# REQUIRED WORK:
An exact reproduction of the records is required, with all images left out.

BEGIN INFORMATION

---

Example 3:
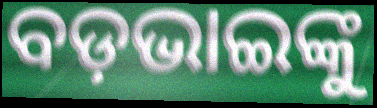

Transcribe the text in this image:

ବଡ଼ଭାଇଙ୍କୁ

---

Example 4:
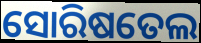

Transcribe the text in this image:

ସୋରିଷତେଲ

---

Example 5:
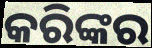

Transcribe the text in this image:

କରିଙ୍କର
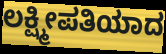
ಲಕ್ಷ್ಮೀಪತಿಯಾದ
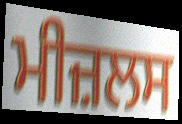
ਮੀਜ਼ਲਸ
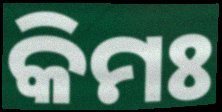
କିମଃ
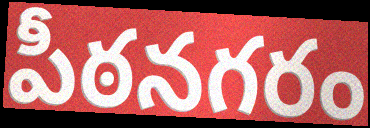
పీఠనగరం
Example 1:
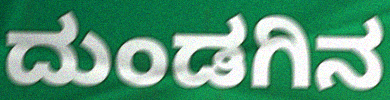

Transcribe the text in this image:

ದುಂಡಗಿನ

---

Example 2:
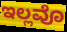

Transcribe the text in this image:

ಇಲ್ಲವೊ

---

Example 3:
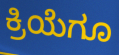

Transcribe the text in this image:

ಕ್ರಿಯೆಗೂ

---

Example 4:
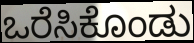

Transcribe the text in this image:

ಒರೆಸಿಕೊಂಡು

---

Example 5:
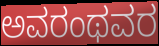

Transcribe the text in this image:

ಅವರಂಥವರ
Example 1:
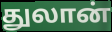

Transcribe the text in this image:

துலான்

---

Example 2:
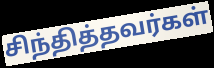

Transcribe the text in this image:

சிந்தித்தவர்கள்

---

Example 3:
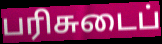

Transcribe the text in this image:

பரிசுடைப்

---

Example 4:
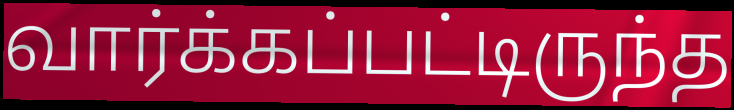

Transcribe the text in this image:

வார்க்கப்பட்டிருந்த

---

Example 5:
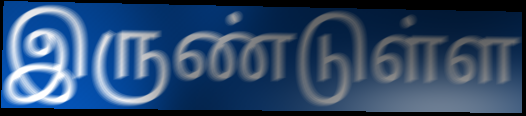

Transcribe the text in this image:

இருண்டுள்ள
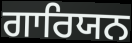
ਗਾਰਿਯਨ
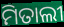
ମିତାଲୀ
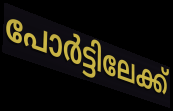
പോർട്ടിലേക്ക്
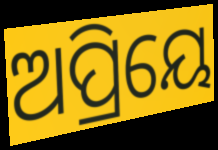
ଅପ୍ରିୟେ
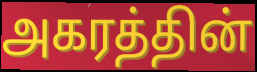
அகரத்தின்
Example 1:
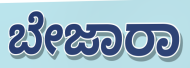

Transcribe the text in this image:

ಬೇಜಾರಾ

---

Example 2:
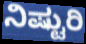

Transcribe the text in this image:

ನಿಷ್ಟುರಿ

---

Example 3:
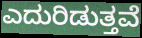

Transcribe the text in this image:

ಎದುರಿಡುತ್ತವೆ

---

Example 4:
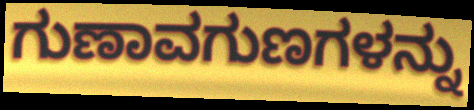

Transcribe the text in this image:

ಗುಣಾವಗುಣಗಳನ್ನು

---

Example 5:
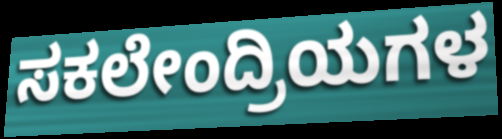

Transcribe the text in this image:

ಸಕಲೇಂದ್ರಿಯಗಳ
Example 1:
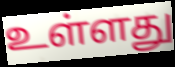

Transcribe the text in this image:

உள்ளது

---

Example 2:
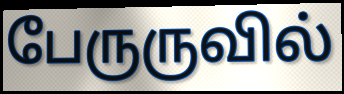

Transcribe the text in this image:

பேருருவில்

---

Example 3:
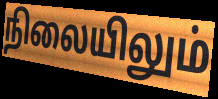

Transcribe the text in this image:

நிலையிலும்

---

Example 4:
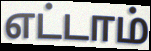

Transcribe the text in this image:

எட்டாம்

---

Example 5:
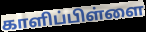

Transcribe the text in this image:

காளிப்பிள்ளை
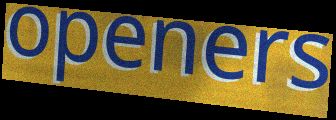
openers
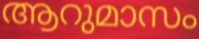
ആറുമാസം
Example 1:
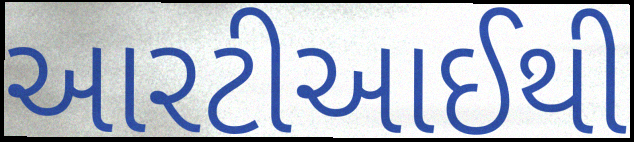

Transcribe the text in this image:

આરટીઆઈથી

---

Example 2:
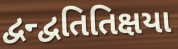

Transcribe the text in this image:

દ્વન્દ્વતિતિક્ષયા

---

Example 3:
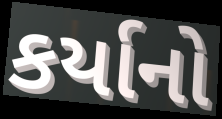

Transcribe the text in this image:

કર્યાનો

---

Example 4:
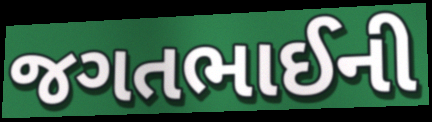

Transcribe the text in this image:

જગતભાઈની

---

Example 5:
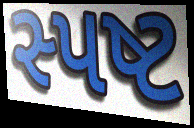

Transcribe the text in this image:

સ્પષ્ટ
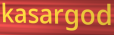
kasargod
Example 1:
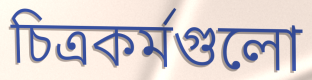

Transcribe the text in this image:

END INFORMATION

# ANSWER TO THIS EXERCISE:
---

Example 3:

Transcribe the text in this image:

ବଡ଼ଭାଇଙ୍କୁ

---

Example 4:

Transcribe the text in this image:

ସୋରିଷତେଲ

---

Example 5:

Transcribe the text in this image:

କରିଙ୍କର
ಲಕ್ಷ್ಮೀಪತಿಯಾದ
ਮੀਜ਼ਲਸ
କିମଃ
పీఠనగరం
Example 1:

Transcribe the text in this image:

ದುಂಡಗಿನ

---

Example 2:

Transcribe the text in this image:

ಇಲ್ಲವೊ

---

Example 3:

Transcribe the text in this image:

ಕ್ರಿಯೆಗೂ

---

Example 4:

Transcribe the text in this image:

ಒರೆಸಿಕೊಂಡು

---

Example 5:

Transcribe the text in this image:

ಅವರಂಥವರ
Example 1:

Transcribe the text in this image:

துலான்

---

Example 2:

Transcribe the text in this image:

சிந்தித்தவர்கள்

---

Example 3:

Transcribe the text in this image:

பரிசுடைப்

---

Example 4:

Transcribe the text in this image:

வார்க்கப்பட்டிருந்த

---

Example 5:

Transcribe the text in this image:

இருண்டுள்ள
ਗਾਰਿਯਨ
ମିତାଲୀ
പോർട്ടിലേക്ക്
ଅପ୍ରିୟେ
அகரத்தின்
Example 1:

Transcribe the text in this image:

ಬೇಜಾರಾ

---

Example 2:

Transcribe the text in this image:

ನಿಷ್ಟುರಿ

---

Example 3:

Transcribe the text in this image:

ಎದುರಿಡುತ್ತವೆ

---

Example 4:

Transcribe the text in this image:

ಗುಣಾವಗುಣಗಳನ್ನು

---

Example 5:

Transcribe the text in this image:

ಸಕಲೇಂದ್ರಿಯಗಳ
Example 1:

Transcribe the text in this image:

உள்ளது

---

Example 2:

Transcribe the text in this image:

பேருருவில்

---

Example 3:

Transcribe the text in this image:

நிலையிலும்

---

Example 4:

Transcribe the text in this image:

எட்டாம்

---

Example 5:

Transcribe the text in this image:

காளிப்பிள்ளை
openers
ആറുമാസം
Example 1:

Transcribe the text in this image:

આરટીઆઈથી

---

Example 2:

Transcribe the text in this image:

દ્વન્દ્વતિતિક્ષયા

---

Example 3:

Transcribe the text in this image:

કર્યાનો

---

Example 4:

Transcribe the text in this image:

જગતભાઈની

---

Example 5:

Transcribe the text in this image:

સ્પષ્ટ
kasargod
Example 1:

Transcribe the text in this image:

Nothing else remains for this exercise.